Challenges and opportunities in healthcare
We have come a long way, but there is still more to do. Lung cancer screening now exists — when I was diagnosed, it didn’t — but patients who qualify must get screened. This requires awareness from patients and encouragement from clinicians. Providers should recommend lung cancer screening with the same urgency as mammograms or colonoscopies.
I’d love to see everyone get screening, not just those meeting strict criteria. Targetable mutations now allow specific therapies for many patients. Data shows that if you get the right therapy for your cancer, outcomes improve. Yet it’s shocking how many patients aren’t offered biomarker testing upfront. In my view, that should be malpractice.

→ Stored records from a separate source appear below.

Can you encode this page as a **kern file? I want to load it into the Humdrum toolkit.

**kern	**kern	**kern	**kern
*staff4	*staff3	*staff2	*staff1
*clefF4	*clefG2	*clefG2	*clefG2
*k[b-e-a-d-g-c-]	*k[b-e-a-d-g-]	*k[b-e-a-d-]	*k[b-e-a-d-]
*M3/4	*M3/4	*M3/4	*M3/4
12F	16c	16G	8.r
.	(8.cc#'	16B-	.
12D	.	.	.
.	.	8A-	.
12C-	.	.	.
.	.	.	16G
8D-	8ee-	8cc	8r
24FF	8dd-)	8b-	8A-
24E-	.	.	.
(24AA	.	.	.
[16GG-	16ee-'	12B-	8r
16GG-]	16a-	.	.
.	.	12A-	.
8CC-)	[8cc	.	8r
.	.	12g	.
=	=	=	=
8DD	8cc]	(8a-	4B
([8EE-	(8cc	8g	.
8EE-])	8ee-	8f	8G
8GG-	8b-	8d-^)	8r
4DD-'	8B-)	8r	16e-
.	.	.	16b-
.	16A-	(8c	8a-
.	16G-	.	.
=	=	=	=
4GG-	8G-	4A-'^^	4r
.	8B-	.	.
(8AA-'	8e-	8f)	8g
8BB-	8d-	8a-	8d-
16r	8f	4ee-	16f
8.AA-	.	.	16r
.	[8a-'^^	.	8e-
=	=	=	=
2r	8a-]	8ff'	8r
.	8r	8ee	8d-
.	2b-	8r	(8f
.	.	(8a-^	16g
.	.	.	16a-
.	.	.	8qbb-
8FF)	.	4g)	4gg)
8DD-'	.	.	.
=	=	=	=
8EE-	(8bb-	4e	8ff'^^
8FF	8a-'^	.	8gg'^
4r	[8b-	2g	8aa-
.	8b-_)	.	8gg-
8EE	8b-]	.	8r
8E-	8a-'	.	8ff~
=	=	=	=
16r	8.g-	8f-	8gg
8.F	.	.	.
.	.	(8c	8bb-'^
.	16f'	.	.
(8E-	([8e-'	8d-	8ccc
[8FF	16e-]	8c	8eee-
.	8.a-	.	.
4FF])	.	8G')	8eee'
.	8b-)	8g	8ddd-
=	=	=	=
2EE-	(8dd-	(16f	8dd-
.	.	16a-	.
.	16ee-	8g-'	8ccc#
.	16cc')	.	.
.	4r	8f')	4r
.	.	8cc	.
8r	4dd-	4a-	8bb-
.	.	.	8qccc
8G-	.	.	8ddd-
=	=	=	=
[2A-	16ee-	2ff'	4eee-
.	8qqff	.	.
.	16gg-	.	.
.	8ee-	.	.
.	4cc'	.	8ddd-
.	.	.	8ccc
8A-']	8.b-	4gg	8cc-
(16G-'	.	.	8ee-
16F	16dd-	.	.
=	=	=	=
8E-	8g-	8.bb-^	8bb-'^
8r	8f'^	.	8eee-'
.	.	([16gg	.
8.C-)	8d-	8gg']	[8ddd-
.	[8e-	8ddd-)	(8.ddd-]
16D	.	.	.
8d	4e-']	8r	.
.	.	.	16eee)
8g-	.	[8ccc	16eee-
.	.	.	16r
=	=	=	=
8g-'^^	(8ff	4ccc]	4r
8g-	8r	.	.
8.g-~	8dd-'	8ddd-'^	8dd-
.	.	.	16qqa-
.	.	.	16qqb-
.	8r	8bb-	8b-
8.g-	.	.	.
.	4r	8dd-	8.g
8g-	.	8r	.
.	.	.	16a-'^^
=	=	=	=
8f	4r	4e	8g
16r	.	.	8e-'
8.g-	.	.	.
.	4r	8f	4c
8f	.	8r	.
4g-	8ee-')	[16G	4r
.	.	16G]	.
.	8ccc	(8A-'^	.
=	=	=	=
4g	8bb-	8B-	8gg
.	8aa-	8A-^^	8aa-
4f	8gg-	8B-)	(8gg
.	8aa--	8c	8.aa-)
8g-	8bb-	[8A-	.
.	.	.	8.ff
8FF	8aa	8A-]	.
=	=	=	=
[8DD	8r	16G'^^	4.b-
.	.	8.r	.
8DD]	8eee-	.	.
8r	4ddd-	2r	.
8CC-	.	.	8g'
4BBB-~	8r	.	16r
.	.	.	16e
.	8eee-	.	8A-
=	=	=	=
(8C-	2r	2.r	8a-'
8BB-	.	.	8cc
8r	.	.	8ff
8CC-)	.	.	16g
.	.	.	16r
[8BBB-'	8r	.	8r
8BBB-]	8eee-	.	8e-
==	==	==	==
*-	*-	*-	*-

Not all cancer centers are NCI-designated, but good care exists at community oncologists nationwide. Get care locally, obtain a second opinion from a major center when possible, or even virtually. Advocate for yourself. The system is complex, options are numerous, and it’s easy to fall through the cracks.
Words for my younger self
If I could go back and speak to my 21-year-old self, I’d tell her to buckle up. Whatever hand you’re dealt, you can do it.
My mom always said to bloom where you’re planted and leave things better than you found them. That’s been my outlook.
I try to make a difference for others, so anyone dealt the hand I was dealt gets a shot at a better outcome.
Advice for newly diagnosed patients
I spend a lot of time talking to patients, whether through friends or direct outreach. The first thing I tell everyone is to get a second opinion and ensure they’ve had biomarker testing. Make sure you’ve seen an interventional pulmonologist for proper staging and diagnosis, and that treatment aligns with NCCN guidelines.
Prepare for surgery. I talk about the pain and what patients can do to survive it. If you’re getting a lung resection, get a recliner at home.
There are so many tips and tricks you only learn by experience, so I try to be a cheerleader and champion so patients have the best experience possible.